Nowhere. Ten years ago, David Zimmer was one of the hottest young kids on Denver's alternative scene; he even got a piece into the Denver Art Museum. Today Zimmer is much less well known, though not exactly forgotten. He moved away late in 1998 and fell out of the local exhibition scene. It's been nine years since he had a solo here, which makes Nowhere a welcome reminder of just how good he is. Though all of the works are new, several touch on concerns from Zimmer's earlier pieces. There are the scientific-looking cabinets -- some with preserved insects in them -- that hark back to his Pirate days, as well as a wall-mounted installation of backlit photos in acrylic cylinders that relate to the piece shown at the DAM. The utter standouts, however, are not these self-referential retro pieces, but his newest efforts: miniature tabletop installations, some of which have tiny LCD monitors and soundtracks, sort of like a Bill Viola for the mantel. Through January 21 at Artyard Contemporary Sculpture, 1251 South Pearl Street, 303-777-3219. Reviewed January 5.
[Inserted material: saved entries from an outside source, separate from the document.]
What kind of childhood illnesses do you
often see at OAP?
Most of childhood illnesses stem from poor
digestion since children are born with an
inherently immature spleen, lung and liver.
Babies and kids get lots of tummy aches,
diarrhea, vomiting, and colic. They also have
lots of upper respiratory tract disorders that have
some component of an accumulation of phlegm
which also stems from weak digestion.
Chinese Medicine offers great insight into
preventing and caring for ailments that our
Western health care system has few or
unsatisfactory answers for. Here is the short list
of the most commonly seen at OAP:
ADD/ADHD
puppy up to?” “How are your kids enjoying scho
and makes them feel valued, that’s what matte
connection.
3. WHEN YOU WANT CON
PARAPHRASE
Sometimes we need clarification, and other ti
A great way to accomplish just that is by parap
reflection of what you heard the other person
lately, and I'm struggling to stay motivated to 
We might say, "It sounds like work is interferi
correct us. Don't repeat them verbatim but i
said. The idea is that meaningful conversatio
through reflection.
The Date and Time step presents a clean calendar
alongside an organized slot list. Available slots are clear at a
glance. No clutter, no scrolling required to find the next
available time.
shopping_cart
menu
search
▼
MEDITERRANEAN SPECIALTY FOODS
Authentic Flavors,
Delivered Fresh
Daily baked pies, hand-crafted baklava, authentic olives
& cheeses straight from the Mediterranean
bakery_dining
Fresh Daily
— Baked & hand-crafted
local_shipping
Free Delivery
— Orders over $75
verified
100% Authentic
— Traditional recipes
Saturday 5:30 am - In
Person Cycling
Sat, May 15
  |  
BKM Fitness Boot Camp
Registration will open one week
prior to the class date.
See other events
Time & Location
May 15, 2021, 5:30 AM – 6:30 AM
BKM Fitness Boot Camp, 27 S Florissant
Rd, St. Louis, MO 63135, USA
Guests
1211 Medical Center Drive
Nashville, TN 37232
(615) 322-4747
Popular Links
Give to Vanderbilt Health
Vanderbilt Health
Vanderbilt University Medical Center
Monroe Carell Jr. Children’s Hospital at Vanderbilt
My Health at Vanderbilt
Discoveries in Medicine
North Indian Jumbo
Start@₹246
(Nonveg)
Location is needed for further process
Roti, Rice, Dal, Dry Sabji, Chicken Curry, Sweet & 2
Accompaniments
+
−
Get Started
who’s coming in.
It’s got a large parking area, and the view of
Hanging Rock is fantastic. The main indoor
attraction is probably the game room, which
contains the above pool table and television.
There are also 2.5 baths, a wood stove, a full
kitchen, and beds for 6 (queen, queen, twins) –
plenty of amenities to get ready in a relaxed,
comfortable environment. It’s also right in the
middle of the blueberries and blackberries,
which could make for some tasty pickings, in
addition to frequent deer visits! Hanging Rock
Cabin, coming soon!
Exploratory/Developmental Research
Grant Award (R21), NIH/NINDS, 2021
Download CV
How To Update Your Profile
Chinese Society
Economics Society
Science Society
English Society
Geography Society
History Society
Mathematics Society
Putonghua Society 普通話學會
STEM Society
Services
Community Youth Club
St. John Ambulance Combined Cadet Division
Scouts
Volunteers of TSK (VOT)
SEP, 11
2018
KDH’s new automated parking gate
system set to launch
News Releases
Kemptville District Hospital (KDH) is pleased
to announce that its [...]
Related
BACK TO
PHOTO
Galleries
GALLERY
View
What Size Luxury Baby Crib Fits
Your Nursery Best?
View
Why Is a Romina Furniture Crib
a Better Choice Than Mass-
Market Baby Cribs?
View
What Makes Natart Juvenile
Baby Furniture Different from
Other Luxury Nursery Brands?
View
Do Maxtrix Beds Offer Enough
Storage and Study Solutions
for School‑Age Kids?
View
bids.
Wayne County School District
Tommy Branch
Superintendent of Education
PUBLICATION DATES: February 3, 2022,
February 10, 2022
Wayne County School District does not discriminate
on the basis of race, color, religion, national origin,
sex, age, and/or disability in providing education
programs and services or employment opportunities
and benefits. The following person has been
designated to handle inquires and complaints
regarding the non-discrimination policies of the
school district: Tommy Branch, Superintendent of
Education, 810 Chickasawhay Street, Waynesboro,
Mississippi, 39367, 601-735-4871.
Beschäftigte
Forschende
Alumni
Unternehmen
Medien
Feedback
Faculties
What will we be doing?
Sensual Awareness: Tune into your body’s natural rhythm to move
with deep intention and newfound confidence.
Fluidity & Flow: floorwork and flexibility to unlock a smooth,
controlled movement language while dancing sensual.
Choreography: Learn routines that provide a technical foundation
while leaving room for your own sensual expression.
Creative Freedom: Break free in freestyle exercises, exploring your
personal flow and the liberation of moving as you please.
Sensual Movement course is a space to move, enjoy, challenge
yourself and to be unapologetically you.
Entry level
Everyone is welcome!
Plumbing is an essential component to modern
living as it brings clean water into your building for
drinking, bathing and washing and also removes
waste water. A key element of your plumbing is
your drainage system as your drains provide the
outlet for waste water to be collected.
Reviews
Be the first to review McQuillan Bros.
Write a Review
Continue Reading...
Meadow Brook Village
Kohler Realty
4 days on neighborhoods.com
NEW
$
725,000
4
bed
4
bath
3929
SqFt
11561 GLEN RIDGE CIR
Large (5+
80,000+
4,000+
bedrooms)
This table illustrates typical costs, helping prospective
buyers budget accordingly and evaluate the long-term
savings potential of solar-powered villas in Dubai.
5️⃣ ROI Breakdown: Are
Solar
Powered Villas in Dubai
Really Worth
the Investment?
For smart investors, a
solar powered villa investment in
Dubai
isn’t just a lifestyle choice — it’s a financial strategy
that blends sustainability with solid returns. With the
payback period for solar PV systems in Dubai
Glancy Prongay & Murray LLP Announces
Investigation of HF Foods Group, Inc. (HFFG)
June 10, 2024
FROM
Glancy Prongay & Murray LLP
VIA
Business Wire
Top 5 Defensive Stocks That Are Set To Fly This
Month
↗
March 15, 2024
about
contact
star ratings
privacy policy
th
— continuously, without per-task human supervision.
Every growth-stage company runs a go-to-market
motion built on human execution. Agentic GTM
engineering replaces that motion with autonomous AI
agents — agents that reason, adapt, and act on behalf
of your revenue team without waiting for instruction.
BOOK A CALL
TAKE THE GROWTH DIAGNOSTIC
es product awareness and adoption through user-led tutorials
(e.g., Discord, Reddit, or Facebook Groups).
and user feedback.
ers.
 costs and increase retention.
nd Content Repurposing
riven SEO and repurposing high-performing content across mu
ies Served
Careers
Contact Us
Revealing the Muse and Colorado Innovators. Hugh Grant, founder and director of the Kirkland Museum on Capitol Hill, curated both Revealing the Muse and Colorado Innovators at the Lakewood Heritage Center using pieces borrowed from his institution's permanent collection. The Kirkland Museum has an impressive assemblage that includes paintings by Kirkland himself, work by other Colorado artists and an extensive group of decorative arts. Colorado Innovators provides a survey of mid-twentieth-century artists working in Denver. Most of the objects included have either never been exhibited or haven't been seen in living memory. Revealing the Muse is a Vance Kirkland retrospective that begins with his work from the 1930s and ends with pieces done right before his death in 1981. I think it could be argued that surrealism was Kirkland's most important influence, and one of his most important innovations was the mixing of oil paint and water poured onto the surfaces of his pieces. Beginning in the 1950s, this mixture led to some of his greatest paintings ever. Through February 10 at the Radius Gallery, Lakewood Heritage Center, 801 South Yarrow Street, Lakewood, 303-987-7850. Reviewed September 8.
Wyoming Expeditions. Gallery Roach is named for the late Otto Roach, a prominent commercial photographer in mid-twentieth century Denver. His lab, Roach Photography, earned a fine reputation for photo finishing. Dutch Walla, who became Roach's associate more than fifty years ago, now owns both the gallery and the lab. Wyoming Expeditions features Roach's photos of Wyoming from the 1940s through the 1960s. They're done in black and white, with Roach capturing many famous scenes, including such remarkable Yellowstone National Park subjects as the surrealistic Jupiter Terrace and the majestic falls at Yellowstone's Grand Canyon. Roach repeatedly visited nearby Wyoming to take photos, so he was able to supplement the well-known Yellowstone attractions with shots of unknown backcountry views. Surely the standout is a gigantic mural measuring seven feet by ten feet. And if the tremendous size of the photomural were not enough of an accomplishment, the entire thing has been hand-tinted! Through January 27 at Gallery Roach, 860 Broadway, 303-839-5202. Reviewed December 8.